No lugar dos Capuletos e Montecchios, os Jets, a gangue polimorfa de caucasianos, luta até a morte contra os Sharks, outra gangue formada por imigrantes porto-riquenhos. O cenário: a América de jovens deserdados, dispostos a tudo para pertencer a algum grupo social. Em West Side Story, o sonho americano de ascensão vira um pesadelo quando um dos garotos da primeira gangue, os Jets - ou seja, os ‘jatos’, signos da América do futuro -, apaixonado pela irmã do líder porto-riquenho, mata por acidente um dos Sharks - os ‘tubarões’, bichos que não evoluem há mais de 2 milhões de anos.

Os sociólogos americanos cansaram de explicar a origem desse conflito: declínio da oferta de emprego aos imigrantes (especialmente os latinos) numa época de automação e medidas cautelares da Suprema Corte para manter negros, chicanos e nativos fora do páreo. Aprovando leis ambíguas nos anos 1950, que garantem igualdade aos cidadãos (desde que separados por raças), essa corte é ridicularizada na figura do policial Krupke, que ouve, dos garotos das duas gangues de West Side Story, mais palavrões do que suportam seus ouvidos. Tanto que Sondheim (também autor de Sweeney Todd, base do filme homônimo em cartaz) foi obrigado a mudar as letras da canção Gee, Officer Krupke, na adaptação para o cinema: nela, um garoto diz que seu pai é um bastardo, sua mãe uma ‘fdp’ e sua irmã uma biscate. Conclusão: a canção foi banida da programação da BBC por mencionar abuso sexual e uso de drogas. Mais uma vez: isso em 1957.

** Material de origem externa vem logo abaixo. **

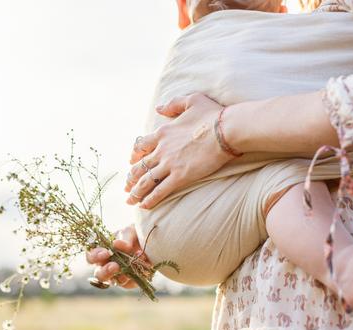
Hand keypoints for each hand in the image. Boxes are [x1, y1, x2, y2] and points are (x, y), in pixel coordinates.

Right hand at [85, 225, 149, 288]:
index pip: (91, 257)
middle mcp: (106, 265)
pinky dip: (134, 276)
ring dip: (120, 276)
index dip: (94, 257)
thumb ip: (123, 238)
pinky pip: (128, 283)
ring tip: (130, 268)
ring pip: (112, 281)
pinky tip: (141, 268)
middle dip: (105, 271)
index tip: (105, 253)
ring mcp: (117, 275)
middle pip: (99, 274)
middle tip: (115, 266)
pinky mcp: (129, 282)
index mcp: (101, 252)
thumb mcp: (129, 232)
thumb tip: (116, 244)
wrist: (151, 243)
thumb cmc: (134, 235)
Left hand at [125, 93, 234, 208]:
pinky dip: (150, 199)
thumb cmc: (212, 115)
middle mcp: (162, 149)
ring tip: (130, 200)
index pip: (141, 146)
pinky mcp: (180, 176)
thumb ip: (173, 104)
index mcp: (163, 132)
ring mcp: (169, 164)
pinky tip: (144, 206)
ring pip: (146, 180)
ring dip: (136, 191)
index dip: (134, 155)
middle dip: (131, 178)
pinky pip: (160, 190)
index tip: (131, 162)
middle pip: (140, 166)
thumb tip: (158, 107)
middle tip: (126, 187)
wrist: (225, 130)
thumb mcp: (191, 100)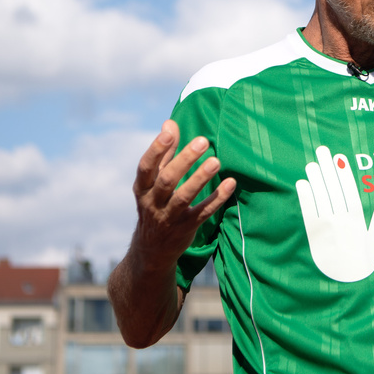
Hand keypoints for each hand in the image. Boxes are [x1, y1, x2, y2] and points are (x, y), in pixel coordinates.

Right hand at [131, 120, 235, 266]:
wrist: (152, 250)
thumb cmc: (156, 204)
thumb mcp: (153, 182)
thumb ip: (164, 154)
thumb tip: (169, 123)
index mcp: (143, 188)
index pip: (146, 166)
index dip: (157, 149)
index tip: (171, 132)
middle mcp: (153, 203)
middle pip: (167, 180)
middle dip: (184, 160)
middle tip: (203, 141)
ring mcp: (169, 217)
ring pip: (184, 197)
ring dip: (200, 178)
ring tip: (216, 160)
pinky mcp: (186, 228)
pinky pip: (203, 213)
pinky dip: (216, 198)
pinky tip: (230, 183)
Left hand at [296, 146, 373, 282]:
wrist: (346, 288)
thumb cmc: (363, 266)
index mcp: (358, 221)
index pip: (350, 190)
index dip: (344, 172)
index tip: (339, 157)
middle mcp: (342, 221)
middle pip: (334, 188)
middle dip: (328, 168)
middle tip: (322, 150)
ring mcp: (327, 228)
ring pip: (321, 196)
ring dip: (315, 178)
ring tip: (311, 163)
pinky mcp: (313, 236)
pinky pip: (308, 212)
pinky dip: (305, 196)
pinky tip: (302, 183)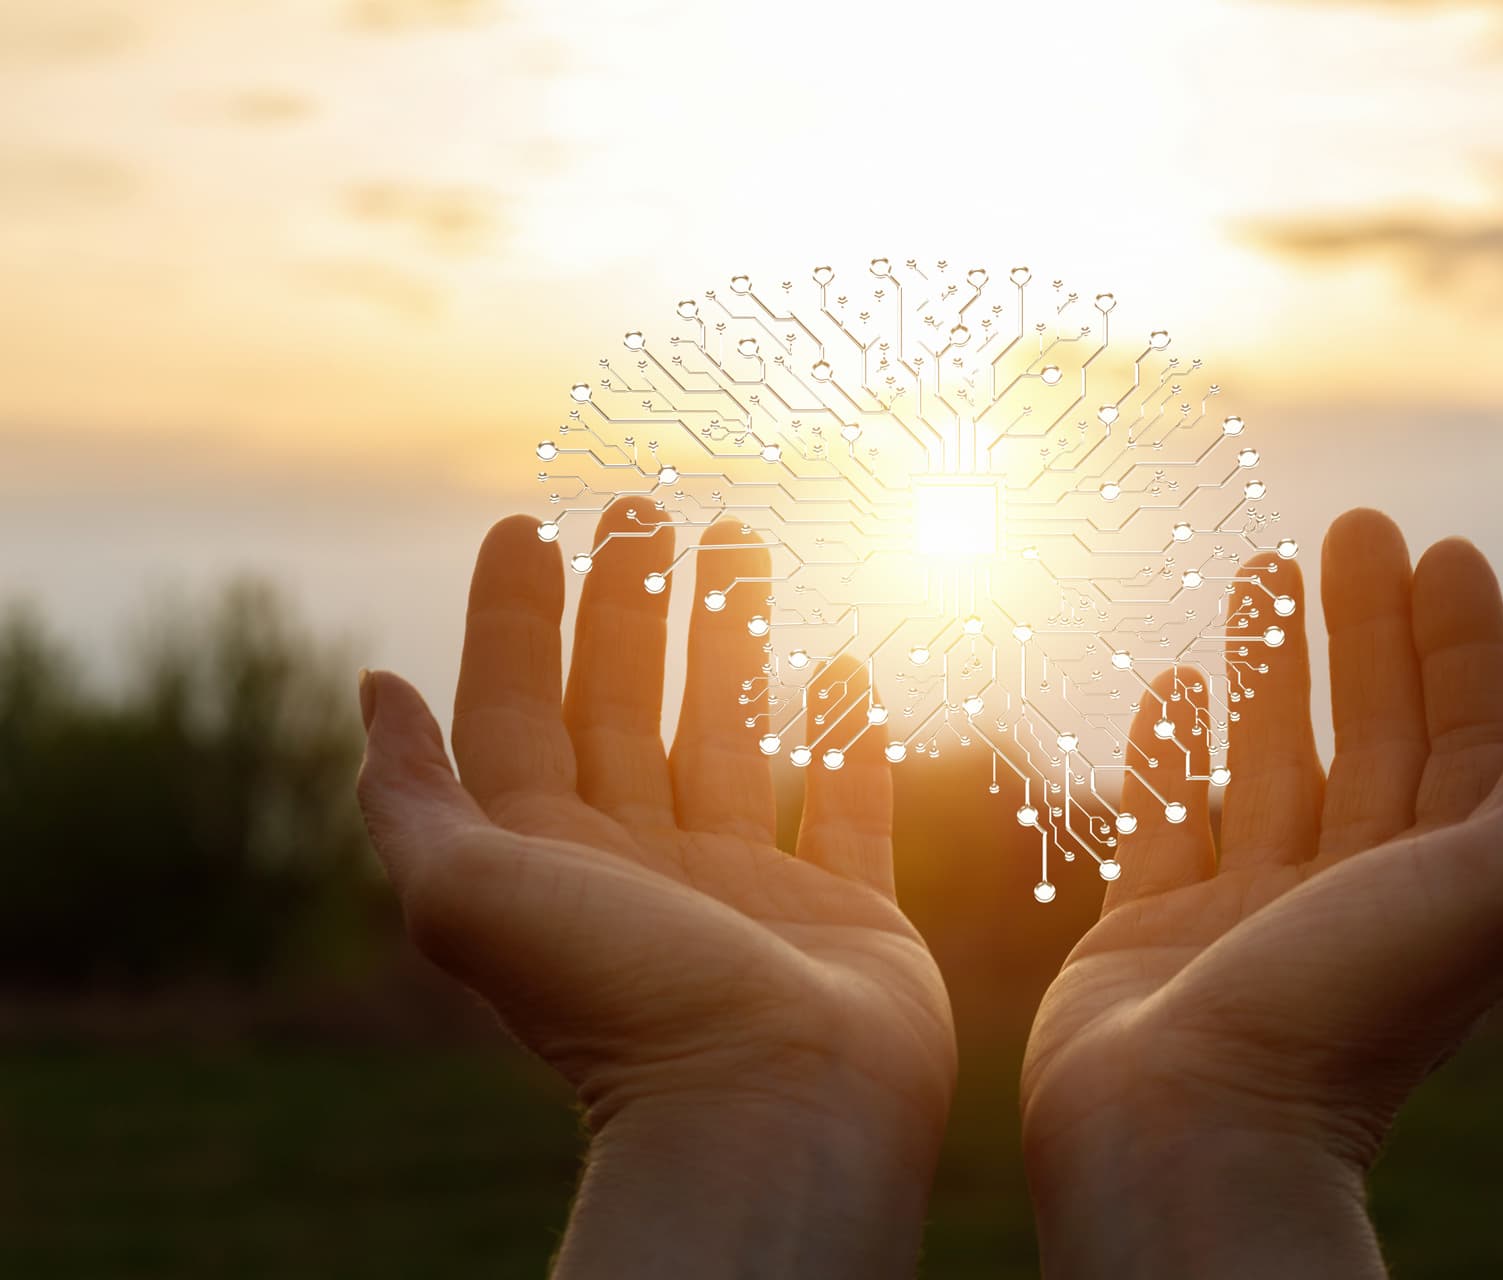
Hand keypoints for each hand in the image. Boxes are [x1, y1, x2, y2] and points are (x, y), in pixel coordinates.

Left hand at [356, 508, 954, 1277]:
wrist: (769, 1115)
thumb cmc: (618, 1004)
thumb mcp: (469, 896)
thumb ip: (414, 795)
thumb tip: (373, 689)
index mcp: (547, 858)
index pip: (518, 707)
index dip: (517, 615)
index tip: (529, 521)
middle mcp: (638, 864)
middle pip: (625, 704)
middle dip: (632, 602)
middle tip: (649, 508)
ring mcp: (744, 885)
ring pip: (730, 732)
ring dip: (733, 637)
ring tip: (745, 543)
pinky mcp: (844, 909)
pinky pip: (844, 801)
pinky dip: (843, 735)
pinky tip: (843, 665)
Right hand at [1020, 509, 1502, 1276]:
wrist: (1190, 1134)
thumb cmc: (1346, 1012)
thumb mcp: (1493, 890)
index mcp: (1442, 886)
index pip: (1469, 737)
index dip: (1463, 642)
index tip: (1440, 548)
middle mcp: (1353, 894)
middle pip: (1371, 734)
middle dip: (1365, 629)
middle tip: (1350, 525)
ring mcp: (1249, 909)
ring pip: (1267, 762)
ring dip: (1270, 668)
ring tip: (1257, 571)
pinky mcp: (1153, 929)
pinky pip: (1166, 817)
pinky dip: (1172, 749)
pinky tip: (1173, 684)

O pior de tudo é que nem Bernstein nem Sondheim exageravam. Quando Rita Moreno interpretou, no cinema, a cena em que Anita é acossada e quase currada pelos Jets, a atriz desabou a chorar ao lembrar que foi vítima de abuso sexual quando criança. Ela não perdoa seu algozes. Aconselha Maria, apaixonada pelo americano Tony, a procurar um bom rapaz porto-riquenho e se livrar daqueles ‘monstruosos’ ianques que a acuaram na rua (na canção A Boy Like That). Perpetuam-se os estereótipos cultivados por ambos os lados. Fica claro que eles são transmitidos pelos pais das vítimas. Os Jets não só discriminam os Sharks porto-riquenhos, acusando-os de roubar seus empregos, como enunciam um discurso racista sobre a inferioridade latina, imitando o sotaque do antípoda. A própria Anita se encarrega de traçar um auto-retrato depreciativo dos porto-riquenhos, justificando que prefere a discriminação à miséria (na canção América). Algo mudou?